Solving Keyerror exceptions in pandas
Most probably the reason you are getting a KeyError exception when working with a pandas DataFrame is that you have a typo in a column or row label name. When in doubt, make sure to check the correct column name using the following commands below:
print( your_df.columns) # for columns
print(your_df.index) # for row indexes
Define an Example DataFrame
Let’s start by creating a very simple DataFrame that you can use to follow along this tutorial. Feel free to use the following snippet in your Jupyter notebook, or Python script:
import pandas as pd
month = ['November', 'March', 'December']
language = ['Javascript', 'R', 'Java']
office = ['New York', 'New York', 'Los Angeles']
salary = [155.0, 137.0, 189.0]
hiring = dict(month=month, language = language, salary = salary)
hrdf = pd.DataFrame(data=hiring
Key error not found in axis exception
Let’s assume that we would like to drop one or more columns from ours DataFrame. We’ll purposely make a spelling mistake in the column name – instead of salary we’ll write salaries.
hrdf.drop('salaries')
Pandas will throw the following exception:
KeyError: "['salaries'] not found in axis"
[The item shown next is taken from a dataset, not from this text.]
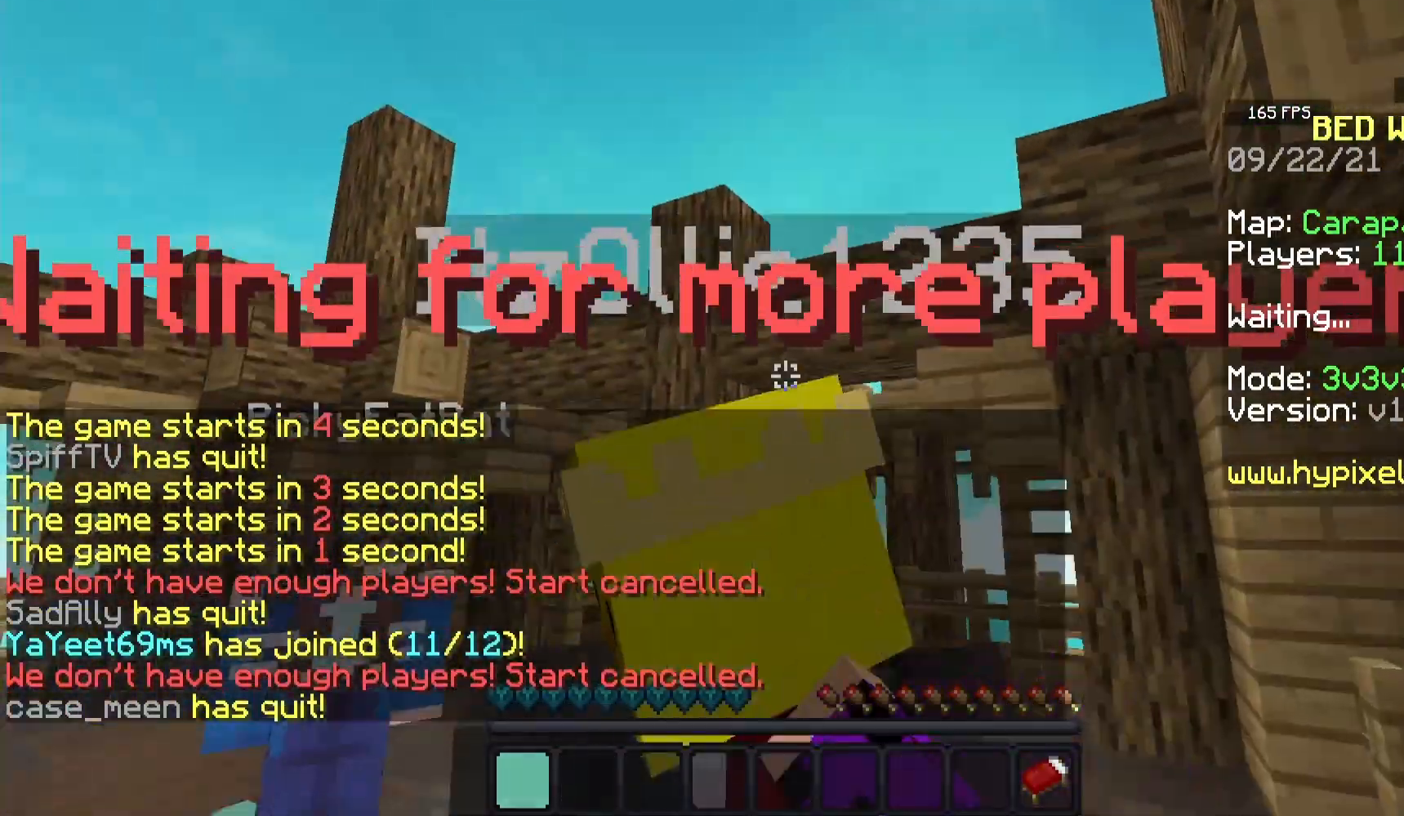
{"keys": [], "mouse": ["left"], "events": [[17, "w", "up"], [200, "mouse_left", "up"], [233, "mouse_left", "down"]]}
Reason is simple: we have a typo in the column name. If in doubt about your column label value, simply use the columns() property:
print( hrdf.columns)
This will return:
Index(['month', 'language', 'salary'], dtype='object')
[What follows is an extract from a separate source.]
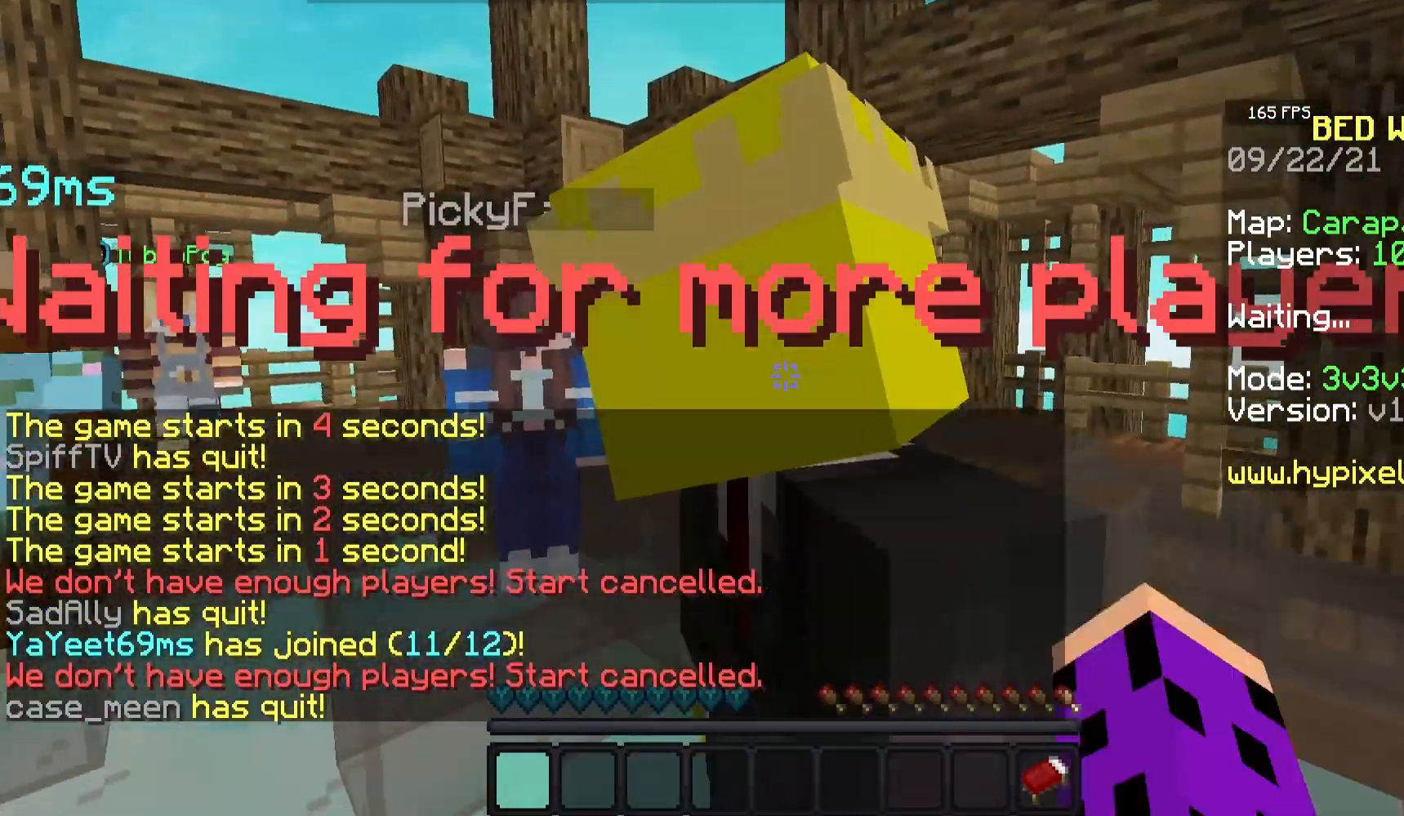
{"keys": ["a", "w"], "mouse": [], "events": [[50, "a", "down"], [100, "mouse_left", "up"], [317, "mouse_left", "down"], [383, "w", "down"], [467, "mouse_left", "up"]]}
All we need now is to fix the column name:
hrdf.drop('salary')
Key error not in index pandas
Another very similar error happens when we try to subset columns or rows from our DataFrame, and accidentally have a typo in one or more of our row or column label names. In the following example we would like to select a couple of columns from our DataFrame:
subset = hrdf[['language', 'salaries']]
This returns an exception. Fixing the typo will do the trick.
subset = hrdf[['language', 'salary']]